• **What is required**
Scan the records below for the string "XELLO" and return every line where it appears.

^^^^^^^^

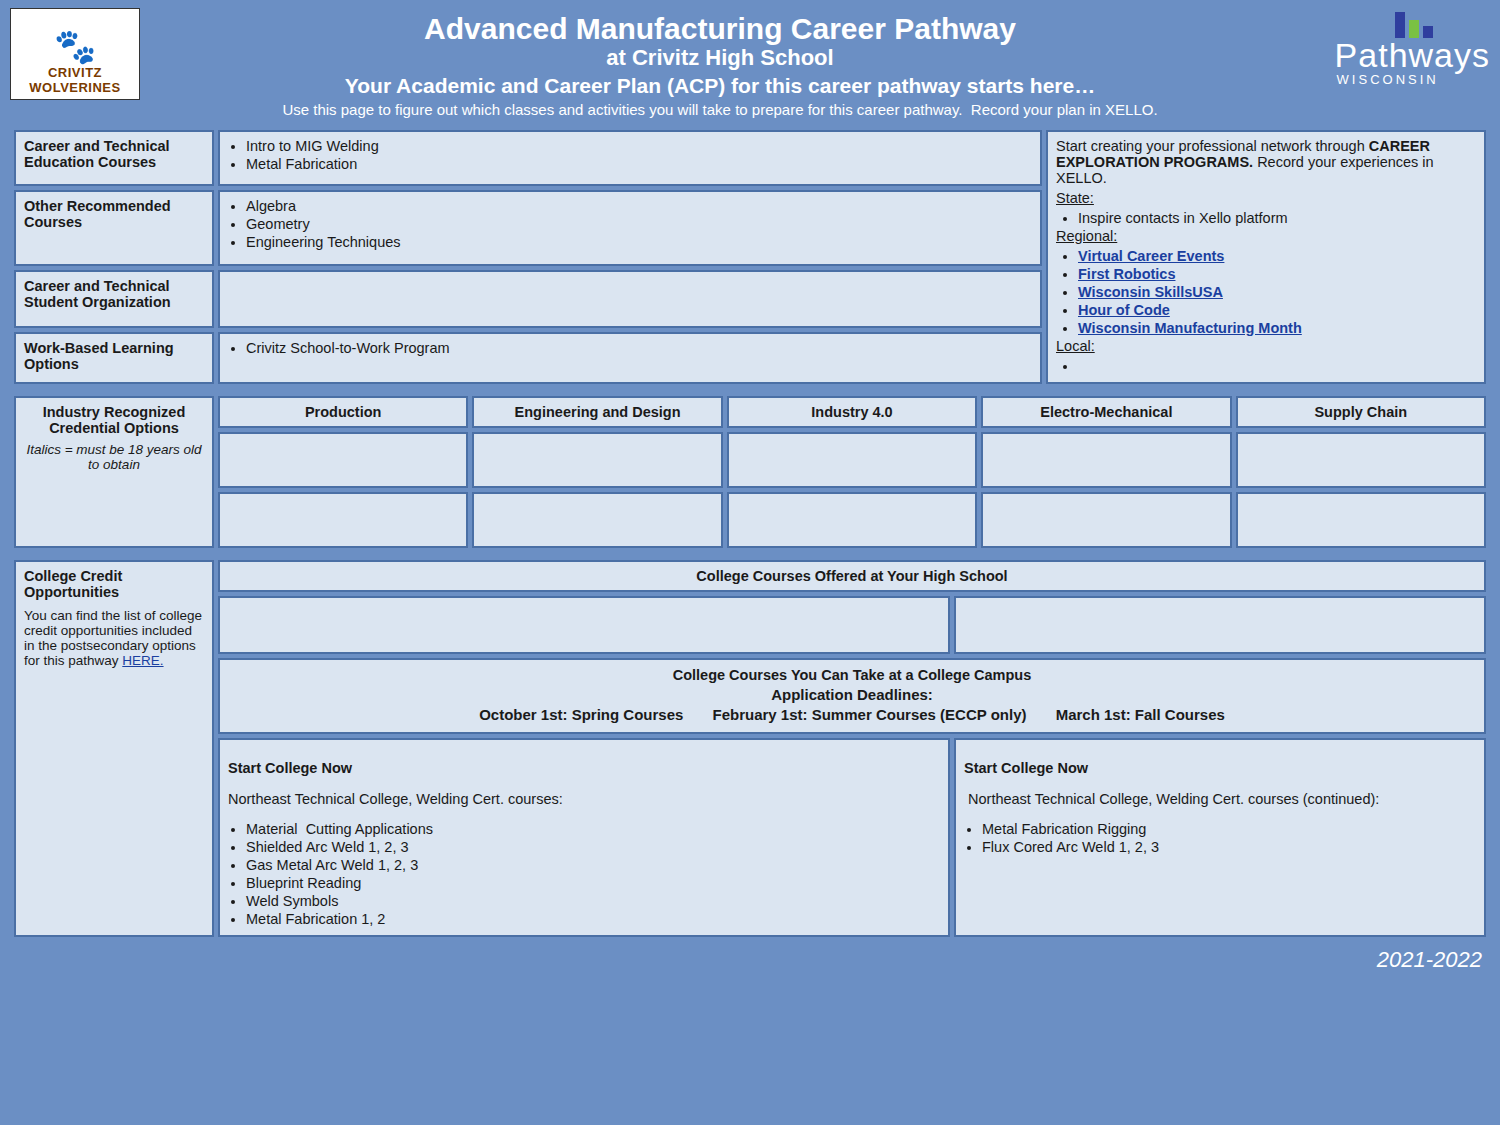🐾
CRIVITZ
WOLVERINES
Advanced Manufacturing Career Pathway
at Crivitz High School
Your Academic and Career Plan (ACP) for this career pathway starts here…
Use this page to figure out which classes and activities you will take to prepare for this career pathway. Record your plan in XELLO.
Pathways
WISCONSIN
| Career and Technical Education Courses | Intro to MIG Welding Metal Fabrication | Start creating your professional network through CAREER EXPLORATION PROGRAMS. Record your experiences in XELLO. State: Inspire contacts in Xello platform Regional: Virtual Career Events First Robotics Wisconsin SkillsUSA Hour of Code Wisconsin Manufacturing Month Local: |
| Other Recommended Courses | Algebra Geometry Engineering Techniques |
| Career and Technical Student Organization | |
| Work-Based Learning Options | Crivitz School-to-Work Program |
| Industry Recognized Credential Options Italics = must be 18 years old to obtain | Production | Engineering and Design | Industry 4.0 | Electro-Mechanical | Supply Chain |
| College Credit Opportunities You can find the list of college credit opportunities included in the postsecondary options for this pathway HERE. | College Courses Offered at Your High School |
| College Courses You Can Take at a College Campus Application Deadlines: October 1st: Spring Courses February 1st: Summer Courses (ECCP only) March 1st: Fall Courses |
| Start College Now Northeast Technical College, Welding Cert. courses: Material Cutting Applications Shielded Arc Weld 1, 2, 3 Gas Metal Arc Weld 1, 2, 3 Blueprint Reading Weld Symbols Metal Fabrication 1, 2 | Start College Now Northeast Technical College, Welding Cert. courses (continued): Metal Fabrication Rigging Flux Cored Arc Weld 1, 2, 3 |
2021-2022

^^^^^^^^

• **Result of this task**
Use this page to figure out which classes and activities you will take to prepare for this career pathway. Record your plan in XELLO.
| Career and Technical Education Courses | Intro to MIG Welding Metal Fabrication | Start creating your professional network through CAREER EXPLORATION PROGRAMS. Record your experiences in XELLO. State: Inspire contacts in Xello platform Regional: Virtual Career Events First Robotics Wisconsin SkillsUSA Hour of Code Wisconsin Manufacturing Month Local: |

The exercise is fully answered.